Set Up the Rotisserie
- Slide the spit rod through the hens, securing them in place with the 4-prong meat forks at each end to hold them firmly during cooking.
- Place the spit rod onto your grill’s rotisserie brackets and start the electronic motor. Make sure the rotisserie is rotating smoothly for even cooking.
- Place the spit rod onto your grill’s rotisserie brackets and start the electronic motor. Make sure the rotisserie is rotating smoothly for even cooking.
- As the hens cook and their skin begins to brown, baste them a couple of times with the marinade to keep them moist and add flavor.
- For the most accurate results, use an instant-read meat thermometer. Insert the thermometer into the thickest part of the breast. When it reaches 165°F, the hens are done. Carefully remove the spit rod from the grill using heat-resistant gloves. Slide the hens onto a serving platter and let them rest for 5-10 minutes before serving.

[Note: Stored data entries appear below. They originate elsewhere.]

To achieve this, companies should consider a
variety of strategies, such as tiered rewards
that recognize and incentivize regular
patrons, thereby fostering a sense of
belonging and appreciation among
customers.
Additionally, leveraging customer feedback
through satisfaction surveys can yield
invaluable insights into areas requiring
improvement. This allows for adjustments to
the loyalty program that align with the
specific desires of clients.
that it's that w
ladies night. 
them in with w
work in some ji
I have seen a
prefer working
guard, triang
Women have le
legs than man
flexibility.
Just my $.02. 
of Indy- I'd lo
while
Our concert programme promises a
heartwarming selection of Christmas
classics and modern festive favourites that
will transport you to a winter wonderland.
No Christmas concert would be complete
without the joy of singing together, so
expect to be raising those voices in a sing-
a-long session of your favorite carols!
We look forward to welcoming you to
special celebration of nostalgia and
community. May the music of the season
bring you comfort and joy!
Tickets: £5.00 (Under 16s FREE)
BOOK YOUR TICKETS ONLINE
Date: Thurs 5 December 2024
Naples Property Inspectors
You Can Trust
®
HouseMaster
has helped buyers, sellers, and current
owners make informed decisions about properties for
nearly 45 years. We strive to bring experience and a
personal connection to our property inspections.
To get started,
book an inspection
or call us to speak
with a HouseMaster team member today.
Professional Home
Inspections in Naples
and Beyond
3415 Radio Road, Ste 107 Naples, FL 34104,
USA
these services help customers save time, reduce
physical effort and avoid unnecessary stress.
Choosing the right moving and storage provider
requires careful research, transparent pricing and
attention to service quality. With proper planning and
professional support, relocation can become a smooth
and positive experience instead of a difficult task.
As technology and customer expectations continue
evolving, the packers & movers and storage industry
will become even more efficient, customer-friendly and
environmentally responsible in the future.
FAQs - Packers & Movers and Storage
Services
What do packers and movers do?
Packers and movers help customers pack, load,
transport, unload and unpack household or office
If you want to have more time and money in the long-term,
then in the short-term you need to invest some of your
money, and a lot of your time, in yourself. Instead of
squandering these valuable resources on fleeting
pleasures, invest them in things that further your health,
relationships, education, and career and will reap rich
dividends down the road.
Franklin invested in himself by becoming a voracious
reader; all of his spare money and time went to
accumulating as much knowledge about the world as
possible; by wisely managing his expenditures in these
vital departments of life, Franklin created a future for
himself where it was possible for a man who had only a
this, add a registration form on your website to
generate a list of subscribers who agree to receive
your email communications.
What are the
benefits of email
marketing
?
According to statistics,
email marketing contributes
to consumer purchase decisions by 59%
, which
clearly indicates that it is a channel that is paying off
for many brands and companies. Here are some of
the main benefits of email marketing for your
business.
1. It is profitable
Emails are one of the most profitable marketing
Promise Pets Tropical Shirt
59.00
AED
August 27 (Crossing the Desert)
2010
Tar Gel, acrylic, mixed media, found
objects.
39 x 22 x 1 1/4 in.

- If you’ve trussed the hens tightly, the inside may need a little more time. If necessary, transfer the hens to a preheated 375°F oven and cook until the juices run clear. Do not overcook.
Video
Notes
-
Brining the hens overnight in a simple saltwater solution helps them stay juicy. Don’t skip this step.
-
After rinsing the hens, make sure to pat them completely dry this will ensure the skin gets perfectly crispy as they roast.
-
Let the hens come to room temperature before cooking to ensure even roasting.
-
Trussing the hens with kitchen twine keeps them compact, helping them cook evenly and stay juicy, and preventing the wings or legs from burning.
-
Make sure the hens are tightly secured to the spit rod with the prong forks to prevent wobbling as they rotate.
-
Use an instant-read meat thermometer to ensure the hens reach 165°F in the thickest part of the breast. This guarantees they’re cooked through but still juicy.